Le projet n’a pas été sans défis. Des retards de construction ont repoussé l’ouverture de près de sept mois, et l’assainissement de la peinture au plomb a ajouté près de 340 000 $ au budget, selon des documents obtenus par des demandes d’accès à l’information.
Certains membres de la communauté ont également remis en question l’utilisation de fonds publics pour soutenir la rénovation. Le gouvernement fédéral a contribué à hauteur de 1,8 million de dollars par le biais de subventions patrimoniales, tandis que la ville a investi 950 000 $ et les promoteurs privés ont couvert le reste.
« Je comprends les préoccupations concernant les dépenses publiques, » admet Johnston. « Mais quand on considère l’alternative – voir un autre bâtiment historique s’effondrer – l’investissement a du sens. De plus, nous créons un modèle d’affaires durable qui soutiendra les entrepreneurs locaux pour les années à venir. »

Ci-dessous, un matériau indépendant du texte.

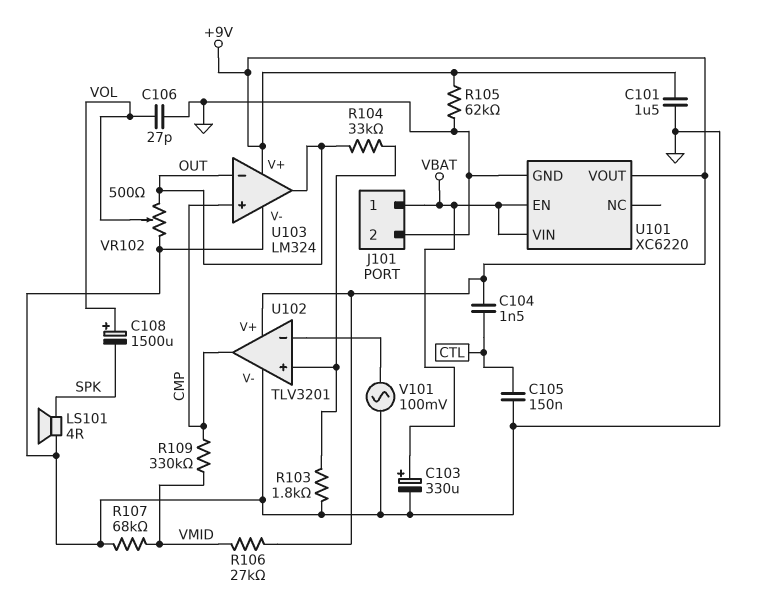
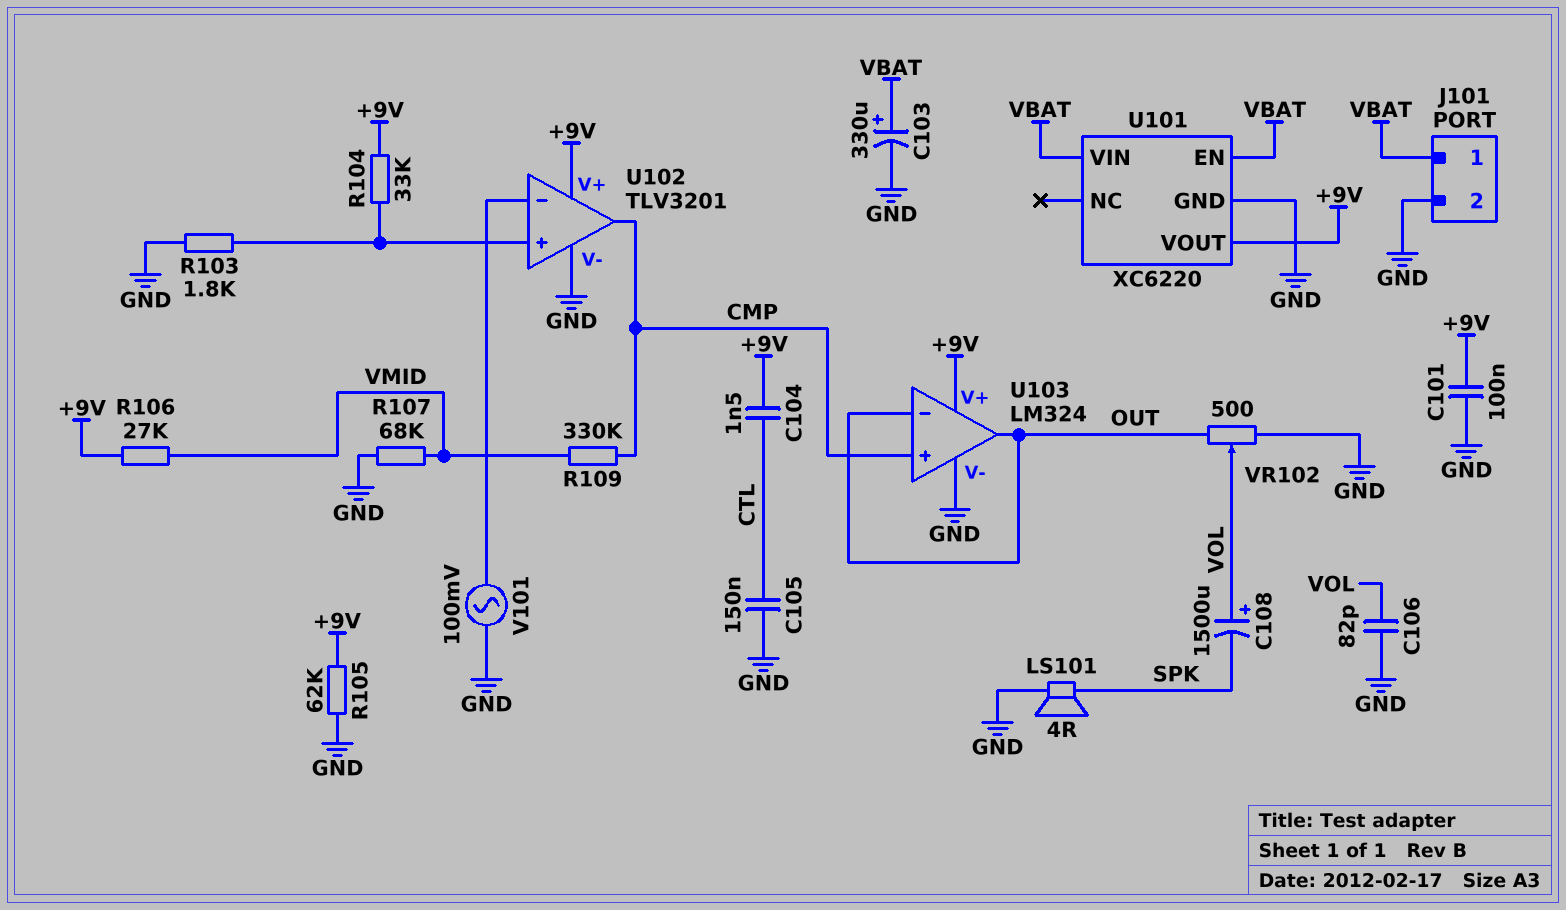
C101: 1.5uF (+9V, GND) -> 100nF (+9V, GND)
C106: 27pF (GND, VOL) -> 82pF (GND, VOL)
R104: 33k (OUT, U102/in+) -> 33k (+9V, U102/in+)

L’ouverture du marché coïncide avec un intérêt croissant pour le quartier riverain de Thunder Bay, où les valeurs immobilières ont augmenté de 18 % au cours des trois dernières années selon les statistiques immobilières locales.
Pour les visiteurs comme Marnie Campbell, venue de Winnipeg pour assister à l’avant-première du week-end dernier, la transformation de la gare représente quelque chose qui va au-delà de l’économie.
« Je me souviens d’être arrivée ici enfant pour rendre visite à mes grands-parents, » raconte Campbell, regardant le plafond soigneusement restauré. « Ça semble juste que cet endroit redevienne un lieu de rassemblement. Certains bâtiments ont simplement ce sentiment spécial. »
Le Marché Artisanal de Thunder Bay devrait ouvrir complètement d’ici mi-juin, juste à temps pour la saison touristique estivale. Les organisateurs s’attendent à ce qu’il attire à la fois les locaux et les visiteurs, particulièrement ceux arrivant sur les navires de croisière qui accostent maintenant régulièrement dans le port.
En quittant la gare – encore un chantier de construction mais prenant clairement forme – un ouvrier réinstallait soigneusement la quincaillerie en laiton d’origine sur l’une des portes d’entrée principales. Cela semblait être une métaphore appropriée pour un projet qui relie le passé de Thunder Bay à son avenir, un détail soigneusement préservé à la fois.